▶ [Given records]
______

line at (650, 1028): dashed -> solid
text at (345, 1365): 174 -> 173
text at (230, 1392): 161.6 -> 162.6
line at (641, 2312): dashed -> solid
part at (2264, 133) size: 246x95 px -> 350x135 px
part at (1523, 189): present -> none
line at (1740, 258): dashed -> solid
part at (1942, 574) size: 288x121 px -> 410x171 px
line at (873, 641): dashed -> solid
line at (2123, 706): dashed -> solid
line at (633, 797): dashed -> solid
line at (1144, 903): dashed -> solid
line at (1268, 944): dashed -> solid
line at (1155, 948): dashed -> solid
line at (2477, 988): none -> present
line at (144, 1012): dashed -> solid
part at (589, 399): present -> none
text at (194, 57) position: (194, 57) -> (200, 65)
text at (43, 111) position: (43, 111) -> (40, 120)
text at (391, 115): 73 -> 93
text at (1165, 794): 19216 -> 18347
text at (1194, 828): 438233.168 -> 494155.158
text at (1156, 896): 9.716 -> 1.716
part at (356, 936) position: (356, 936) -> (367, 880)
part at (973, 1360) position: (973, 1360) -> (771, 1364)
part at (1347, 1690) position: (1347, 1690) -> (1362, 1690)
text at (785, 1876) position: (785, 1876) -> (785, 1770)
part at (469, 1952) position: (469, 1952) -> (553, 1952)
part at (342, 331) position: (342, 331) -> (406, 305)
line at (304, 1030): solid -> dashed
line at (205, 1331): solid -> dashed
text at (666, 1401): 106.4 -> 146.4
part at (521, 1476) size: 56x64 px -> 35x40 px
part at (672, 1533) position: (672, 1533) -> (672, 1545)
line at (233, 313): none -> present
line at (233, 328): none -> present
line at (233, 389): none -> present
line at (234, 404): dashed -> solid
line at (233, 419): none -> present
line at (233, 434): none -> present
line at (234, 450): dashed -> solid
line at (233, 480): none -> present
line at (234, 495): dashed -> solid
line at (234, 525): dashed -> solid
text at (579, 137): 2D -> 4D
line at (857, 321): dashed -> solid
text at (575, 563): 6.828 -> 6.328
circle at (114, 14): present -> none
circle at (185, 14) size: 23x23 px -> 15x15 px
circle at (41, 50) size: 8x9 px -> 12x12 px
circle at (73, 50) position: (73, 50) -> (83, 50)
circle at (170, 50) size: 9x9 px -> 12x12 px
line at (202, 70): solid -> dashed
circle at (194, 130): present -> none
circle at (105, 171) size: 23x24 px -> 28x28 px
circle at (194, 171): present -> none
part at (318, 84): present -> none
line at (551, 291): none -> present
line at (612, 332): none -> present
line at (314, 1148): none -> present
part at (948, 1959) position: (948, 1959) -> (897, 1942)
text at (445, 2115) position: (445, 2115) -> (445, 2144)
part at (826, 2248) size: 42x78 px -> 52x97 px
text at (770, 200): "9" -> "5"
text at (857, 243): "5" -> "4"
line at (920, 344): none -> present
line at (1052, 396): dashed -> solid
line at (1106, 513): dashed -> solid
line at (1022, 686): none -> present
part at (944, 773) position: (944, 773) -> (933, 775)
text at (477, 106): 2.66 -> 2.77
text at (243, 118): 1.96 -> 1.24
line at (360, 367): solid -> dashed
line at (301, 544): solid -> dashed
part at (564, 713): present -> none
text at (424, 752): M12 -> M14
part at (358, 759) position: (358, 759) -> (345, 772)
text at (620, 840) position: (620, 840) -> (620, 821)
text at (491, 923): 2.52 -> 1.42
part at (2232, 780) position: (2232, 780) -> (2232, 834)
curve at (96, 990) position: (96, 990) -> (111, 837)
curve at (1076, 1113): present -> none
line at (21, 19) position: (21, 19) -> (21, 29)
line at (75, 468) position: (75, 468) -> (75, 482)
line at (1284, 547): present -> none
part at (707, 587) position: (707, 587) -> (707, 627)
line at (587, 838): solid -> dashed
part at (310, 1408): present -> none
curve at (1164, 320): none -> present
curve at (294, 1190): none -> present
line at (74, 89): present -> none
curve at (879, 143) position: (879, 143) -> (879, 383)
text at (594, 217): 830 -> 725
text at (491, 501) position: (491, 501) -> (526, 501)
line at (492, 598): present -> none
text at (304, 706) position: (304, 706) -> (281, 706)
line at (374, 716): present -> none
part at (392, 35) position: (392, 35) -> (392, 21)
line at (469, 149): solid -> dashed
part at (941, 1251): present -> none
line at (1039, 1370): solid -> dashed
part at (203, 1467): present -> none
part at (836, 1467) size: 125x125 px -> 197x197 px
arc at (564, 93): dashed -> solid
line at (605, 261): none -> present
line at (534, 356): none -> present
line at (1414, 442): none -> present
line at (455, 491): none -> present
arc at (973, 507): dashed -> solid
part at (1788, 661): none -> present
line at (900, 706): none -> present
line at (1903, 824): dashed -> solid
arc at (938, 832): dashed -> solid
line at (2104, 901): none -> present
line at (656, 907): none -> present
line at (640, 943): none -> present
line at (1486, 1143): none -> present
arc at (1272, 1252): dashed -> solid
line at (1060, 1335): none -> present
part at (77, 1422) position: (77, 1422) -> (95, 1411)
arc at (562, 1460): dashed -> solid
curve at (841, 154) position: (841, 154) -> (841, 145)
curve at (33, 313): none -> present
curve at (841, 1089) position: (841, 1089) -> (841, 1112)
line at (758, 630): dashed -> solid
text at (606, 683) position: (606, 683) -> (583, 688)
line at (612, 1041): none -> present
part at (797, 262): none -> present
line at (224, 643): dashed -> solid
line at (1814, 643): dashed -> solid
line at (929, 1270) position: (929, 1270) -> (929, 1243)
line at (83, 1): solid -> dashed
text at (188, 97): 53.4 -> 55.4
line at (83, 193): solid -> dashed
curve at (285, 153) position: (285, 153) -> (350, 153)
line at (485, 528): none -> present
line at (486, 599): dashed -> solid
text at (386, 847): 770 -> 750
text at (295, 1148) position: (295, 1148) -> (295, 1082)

______

▶ [Do this]
Rename "part" to "component" throughout the records, and reproduce every record with no other change.

▶ [Result of the exercise]
line at (650, 1028): dashed -> solid
text at (345, 1365): 174 -> 173
text at (230, 1392): 161.6 -> 162.6
line at (641, 2312): dashed -> solid
component at (2264, 133) size: 246x95 px -> 350x135 px
component at (1523, 189): present -> none
line at (1740, 258): dashed -> solid
component at (1942, 574) size: 288x121 px -> 410x171 px
line at (873, 641): dashed -> solid
line at (2123, 706): dashed -> solid
line at (633, 797): dashed -> solid
line at (1144, 903): dashed -> solid
line at (1268, 944): dashed -> solid
line at (1155, 948): dashed -> solid
line at (2477, 988): none -> present
line at (144, 1012): dashed -> solid
component at (589, 399): present -> none
text at (194, 57) position: (194, 57) -> (200, 65)
text at (43, 111) position: (43, 111) -> (40, 120)
text at (391, 115): 73 -> 93
text at (1165, 794): 19216 -> 18347
text at (1194, 828): 438233.168 -> 494155.158
text at (1156, 896): 9.716 -> 1.716
component at (356, 936) position: (356, 936) -> (367, 880)
component at (973, 1360) position: (973, 1360) -> (771, 1364)
component at (1347, 1690) position: (1347, 1690) -> (1362, 1690)
text at (785, 1876) position: (785, 1876) -> (785, 1770)
component at (469, 1952) position: (469, 1952) -> (553, 1952)
component at (342, 331) position: (342, 331) -> (406, 305)
line at (304, 1030): solid -> dashed
line at (205, 1331): solid -> dashed
text at (666, 1401): 106.4 -> 146.4
component at (521, 1476) size: 56x64 px -> 35x40 px
component at (672, 1533) position: (672, 1533) -> (672, 1545)
line at (233, 313): none -> present
line at (233, 328): none -> present
line at (233, 389): none -> present
line at (234, 404): dashed -> solid
line at (233, 419): none -> present
line at (233, 434): none -> present
line at (234, 450): dashed -> solid
line at (233, 480): none -> present
line at (234, 495): dashed -> solid
line at (234, 525): dashed -> solid
text at (579, 137): 2D -> 4D
line at (857, 321): dashed -> solid
text at (575, 563): 6.828 -> 6.328
circle at (114, 14): present -> none
circle at (185, 14) size: 23x23 px -> 15x15 px
circle at (41, 50) size: 8x9 px -> 12x12 px
circle at (73, 50) position: (73, 50) -> (83, 50)
circle at (170, 50) size: 9x9 px -> 12x12 px
line at (202, 70): solid -> dashed
circle at (194, 130): present -> none
circle at (105, 171) size: 23x24 px -> 28x28 px
circle at (194, 171): present -> none
component at (318, 84): present -> none
line at (551, 291): none -> present
line at (612, 332): none -> present
line at (314, 1148): none -> present
component at (948, 1959) position: (948, 1959) -> (897, 1942)
text at (445, 2115) position: (445, 2115) -> (445, 2144)
component at (826, 2248) size: 42x78 px -> 52x97 px
text at (770, 200): "9" -> "5"
text at (857, 243): "5" -> "4"
line at (920, 344): none -> present
line at (1052, 396): dashed -> solid
line at (1106, 513): dashed -> solid
line at (1022, 686): none -> present
component at (944, 773) position: (944, 773) -> (933, 775)
text at (477, 106): 2.66 -> 2.77
text at (243, 118): 1.96 -> 1.24
line at (360, 367): solid -> dashed
line at (301, 544): solid -> dashed
component at (564, 713): present -> none
text at (424, 752): M12 -> M14
component at (358, 759) position: (358, 759) -> (345, 772)
text at (620, 840) position: (620, 840) -> (620, 821)
text at (491, 923): 2.52 -> 1.42
component at (2232, 780) position: (2232, 780) -> (2232, 834)
curve at (96, 990) position: (96, 990) -> (111, 837)
curve at (1076, 1113): present -> none
line at (21, 19) position: (21, 19) -> (21, 29)
line at (75, 468) position: (75, 468) -> (75, 482)
line at (1284, 547): present -> none
component at (707, 587) position: (707, 587) -> (707, 627)
line at (587, 838): solid -> dashed
component at (310, 1408): present -> none
curve at (1164, 320): none -> present
curve at (294, 1190): none -> present
line at (74, 89): present -> none
curve at (879, 143) position: (879, 143) -> (879, 383)
text at (594, 217): 830 -> 725
text at (491, 501) position: (491, 501) -> (526, 501)
line at (492, 598): present -> none
text at (304, 706) position: (304, 706) -> (281, 706)
line at (374, 716): present -> none
component at (392, 35) position: (392, 35) -> (392, 21)
line at (469, 149): solid -> dashed
component at (941, 1251): present -> none
line at (1039, 1370): solid -> dashed
component at (203, 1467): present -> none
component at (836, 1467) size: 125x125 px -> 197x197 px
arc at (564, 93): dashed -> solid
line at (605, 261): none -> present
line at (534, 356): none -> present
line at (1414, 442): none -> present
line at (455, 491): none -> present
arc at (973, 507): dashed -> solid
component at (1788, 661): none -> present
line at (900, 706): none -> present
line at (1903, 824): dashed -> solid
arc at (938, 832): dashed -> solid
line at (2104, 901): none -> present
line at (656, 907): none -> present
line at (640, 943): none -> present
line at (1486, 1143): none -> present
arc at (1272, 1252): dashed -> solid
line at (1060, 1335): none -> present
component at (77, 1422) position: (77, 1422) -> (95, 1411)
arc at (562, 1460): dashed -> solid
curve at (841, 154) position: (841, 154) -> (841, 145)
curve at (33, 313): none -> present
curve at (841, 1089) position: (841, 1089) -> (841, 1112)
line at (758, 630): dashed -> solid
text at (606, 683) position: (606, 683) -> (583, 688)
line at (612, 1041): none -> present
component at (797, 262): none -> present
line at (224, 643): dashed -> solid
line at (1814, 643): dashed -> solid
line at (929, 1270) position: (929, 1270) -> (929, 1243)
line at (83, 1): solid -> dashed
text at (188, 97): 53.4 -> 55.4
line at (83, 193): solid -> dashed
curve at (285, 153) position: (285, 153) -> (350, 153)
line at (485, 528): none -> present
line at (486, 599): dashed -> solid
text at (386, 847): 770 -> 750
text at (295, 1148) position: (295, 1148) -> (295, 1082)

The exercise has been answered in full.